Work required: Spot each line in the records below where the word "Immunohistochemical" occurs, then copy it.

Input records:
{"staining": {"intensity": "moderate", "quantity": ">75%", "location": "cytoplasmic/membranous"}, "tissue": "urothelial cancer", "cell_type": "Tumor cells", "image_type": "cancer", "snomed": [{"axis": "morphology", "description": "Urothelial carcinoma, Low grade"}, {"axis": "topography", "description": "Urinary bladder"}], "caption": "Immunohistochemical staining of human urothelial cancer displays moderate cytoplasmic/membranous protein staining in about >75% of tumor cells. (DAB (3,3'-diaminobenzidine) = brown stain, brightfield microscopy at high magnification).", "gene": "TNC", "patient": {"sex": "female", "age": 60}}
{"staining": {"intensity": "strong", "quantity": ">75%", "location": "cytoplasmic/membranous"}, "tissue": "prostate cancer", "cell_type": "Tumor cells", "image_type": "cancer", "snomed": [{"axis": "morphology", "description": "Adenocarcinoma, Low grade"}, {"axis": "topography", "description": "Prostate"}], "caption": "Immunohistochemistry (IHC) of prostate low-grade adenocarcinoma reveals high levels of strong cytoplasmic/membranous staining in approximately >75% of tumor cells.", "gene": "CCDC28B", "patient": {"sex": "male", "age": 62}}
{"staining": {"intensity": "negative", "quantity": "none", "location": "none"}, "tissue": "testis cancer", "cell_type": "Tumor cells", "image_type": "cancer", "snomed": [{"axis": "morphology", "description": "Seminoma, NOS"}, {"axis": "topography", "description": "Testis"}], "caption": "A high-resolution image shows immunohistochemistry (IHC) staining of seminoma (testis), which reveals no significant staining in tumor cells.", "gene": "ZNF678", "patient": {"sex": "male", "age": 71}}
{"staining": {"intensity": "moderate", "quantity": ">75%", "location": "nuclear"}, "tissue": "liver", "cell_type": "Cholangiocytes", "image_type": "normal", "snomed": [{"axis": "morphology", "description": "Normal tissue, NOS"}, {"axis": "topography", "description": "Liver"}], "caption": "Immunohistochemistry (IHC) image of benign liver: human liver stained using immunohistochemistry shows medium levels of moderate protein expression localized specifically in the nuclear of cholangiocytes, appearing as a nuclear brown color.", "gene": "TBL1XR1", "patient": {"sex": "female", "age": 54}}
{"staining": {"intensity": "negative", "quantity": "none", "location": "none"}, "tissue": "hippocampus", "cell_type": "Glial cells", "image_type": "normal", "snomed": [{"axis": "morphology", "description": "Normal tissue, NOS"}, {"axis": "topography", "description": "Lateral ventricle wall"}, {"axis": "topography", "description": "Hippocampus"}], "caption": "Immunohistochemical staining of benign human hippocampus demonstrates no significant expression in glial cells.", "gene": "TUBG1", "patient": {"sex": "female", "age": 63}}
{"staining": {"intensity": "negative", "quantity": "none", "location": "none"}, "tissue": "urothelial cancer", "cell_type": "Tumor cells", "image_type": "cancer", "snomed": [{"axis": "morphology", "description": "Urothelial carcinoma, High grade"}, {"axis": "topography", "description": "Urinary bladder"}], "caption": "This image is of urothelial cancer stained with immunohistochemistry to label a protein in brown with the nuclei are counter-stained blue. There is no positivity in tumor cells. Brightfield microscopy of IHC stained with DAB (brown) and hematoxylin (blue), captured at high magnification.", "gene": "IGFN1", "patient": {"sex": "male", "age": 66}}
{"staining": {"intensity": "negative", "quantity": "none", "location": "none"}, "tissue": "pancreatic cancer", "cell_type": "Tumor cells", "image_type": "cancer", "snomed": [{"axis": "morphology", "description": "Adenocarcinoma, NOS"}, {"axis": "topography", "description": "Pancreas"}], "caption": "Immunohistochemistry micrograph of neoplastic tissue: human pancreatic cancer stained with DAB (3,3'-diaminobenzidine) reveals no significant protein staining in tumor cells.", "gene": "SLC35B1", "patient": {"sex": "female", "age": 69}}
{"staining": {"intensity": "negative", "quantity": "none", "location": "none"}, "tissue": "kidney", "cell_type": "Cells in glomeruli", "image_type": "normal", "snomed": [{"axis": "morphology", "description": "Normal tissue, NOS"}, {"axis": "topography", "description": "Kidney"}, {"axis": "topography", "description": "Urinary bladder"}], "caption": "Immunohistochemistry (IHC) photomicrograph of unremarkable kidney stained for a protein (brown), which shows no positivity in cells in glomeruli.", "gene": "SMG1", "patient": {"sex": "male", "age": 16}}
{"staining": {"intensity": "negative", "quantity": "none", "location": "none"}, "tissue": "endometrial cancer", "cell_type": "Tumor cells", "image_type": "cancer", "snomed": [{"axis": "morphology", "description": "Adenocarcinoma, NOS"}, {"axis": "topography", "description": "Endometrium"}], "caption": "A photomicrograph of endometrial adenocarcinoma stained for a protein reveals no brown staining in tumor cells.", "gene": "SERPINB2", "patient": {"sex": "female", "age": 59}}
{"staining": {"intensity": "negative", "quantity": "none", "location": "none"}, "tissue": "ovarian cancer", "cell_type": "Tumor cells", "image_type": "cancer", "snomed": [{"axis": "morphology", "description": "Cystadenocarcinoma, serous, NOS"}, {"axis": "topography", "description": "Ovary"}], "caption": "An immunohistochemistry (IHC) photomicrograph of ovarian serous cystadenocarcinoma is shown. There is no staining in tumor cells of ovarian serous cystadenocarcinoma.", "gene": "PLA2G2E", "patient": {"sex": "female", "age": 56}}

Answer to this exercise:
{"staining": {"intensity": "moderate", "quantity": ">75%", "location": "cytoplasmic/membranous"}, "tissue": "urothelial cancer", "cell_type": "Tumor cells", "image_type": "cancer", "snomed": [{"axis": "morphology", "description": "Urothelial carcinoma, Low grade"}, {"axis": "topography", "description": "Urinary bladder"}], "caption": "Immunohistochemical staining of human urothelial cancer displays moderate cytoplasmic/membranous protein staining in about >75% of tumor cells. (DAB (3,3'-diaminobenzidine) = brown stain, brightfield microscopy at high magnification).", "gene": "TNC", "patient": {"sex": "female", "age": 60}}
{"staining": {"intensity": "negative", "quantity": "none", "location": "none"}, "tissue": "hippocampus", "cell_type": "Glial cells", "image_type": "normal", "snomed": [{"axis": "morphology", "description": "Normal tissue, NOS"}, {"axis": "topography", "description": "Lateral ventricle wall"}, {"axis": "topography", "description": "Hippocampus"}], "caption": "Immunohistochemical staining of benign human hippocampus demonstrates no significant expression in glial cells.", "gene": "TUBG1", "patient": {"sex": "female", "age": 63}}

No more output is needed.